Researchers find a related protein cloaking the virus has differences that could become treatment targets
(From the June 2018 issue of Research Now)
A protein that doctors use as a marker of hepatitis E virus (HEV) infection is not directly involved in the virus lifecycle but acts as a decoy drawing away antibodies, helping HEV evade the immune system and thrive, researchers in the Center for Vaccines and Immunity report in Proceedings of the National Academy of Sciences (PNAS).
Until now, it was unclear how ORF2 protein found in the blood of patients is produced or that it is different from the ORF2 protein cloaking the virus shell, or capsid.
The capsid protein, which the researchers labeled ORF2C, shares features and capabilities with the decoy protein found in blood serum, which they labeled ORF2S. But their differences may provide targets for therapies, the researchers say.
HEV infects about 20 million people annually, mostly in underdeveloped countries.
“In certain cases, HEV can cause a high mortality rate, especially in pregnant women,” says Zongdi Feng, PhD, a principal investigator at The Research Institute’s Center for Vaccines and Immunity and senior author of the study. “In developed countries, the most important clinical problem is chronic infection in the immunosuppressed. The infection can result in liver fibrosis within two years, which is much faster than hepatitis B and C.”
“There is currently no therapy for the immunosuppressed,” says Xin Yin, PhD, a postdoctoral research fellow at the center and lead author. “We could possibly use an antibody that specifically binds to the capsid protein and would not be absorbed by the serum protein for treating the immunosuppressed.”
The ORF2S protein is found in high numbers freely circulating in the blood serum of infected patients and the liquid covering HEV-infected cell cultures in the lab.
By analyzing ORF2 protein produced in cultures, Drs. Feng and Yin and colleagues found the vast majority of the protein in the covering liquid was not associated with the infectious virus. Though similar, it appears to have differences in size, structure and some chemistry from ORF2C.

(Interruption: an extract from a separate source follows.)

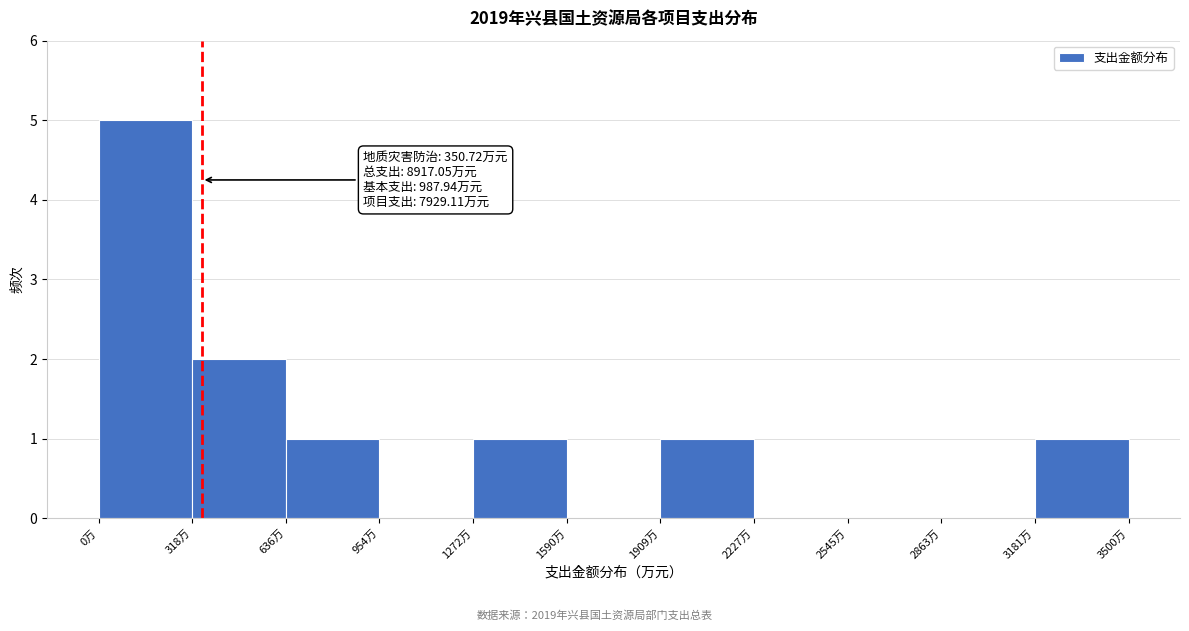

Which range on the x-axis has the tallest bar?

0 to 300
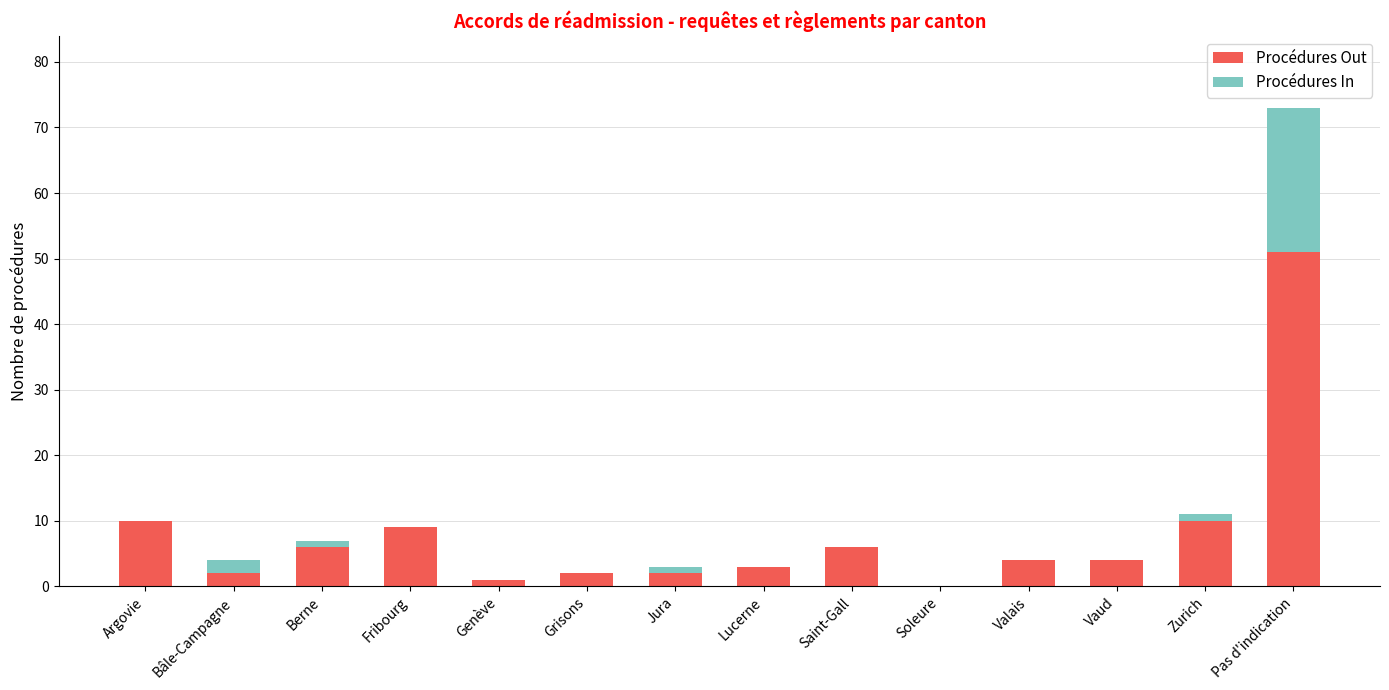

Are the bars horizontal?

No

The researchers also found that the gene that directs production of ORF2S is the same gene that directs production of ORF2C; the start codon incorrectly thought to be the starting point for ORF2C actually initiates ORF2S. ORF2C is initiated 15 codons downstream. The 15 more amino acids in ORF2S create a signal sequence that causes the virus to secrete the protein, and in far higher numbers than ORF2C.
The researchers suggest the secreted proteins act as decoys to keep the immune system busy without attacking the actual virus.
“Production of the serum protein may be how the virus copes with the host and persists,” Dr. Feng says. “We need to take a more detailed look in an animal model.”
Drs. Feng and Yin are collaborating with other researchers to identify the similarities and differences in the structure of the two proteins. Their research is funded by Nationwide Children’s, the National Institutes of Health and the American Association for the Study of Liver Disease Foundation. They are also seeking continuing funding to investigate how the serum protein operates during the infection process and the implications.Citation: Yin X, Ying D, Lhomme S, Tang Z, Walker CM, Xia N, Zheng Z, Feng Z. Origin, antigenicity, and function of a secreted form of ORF2 in hepatitis E virus infection. Proceedings of the National Academy of Sciences. 2018 May 1;115(18):4773-4778. doi: 10.1073/pnas.1721345115. Epub 2018 Apr 18.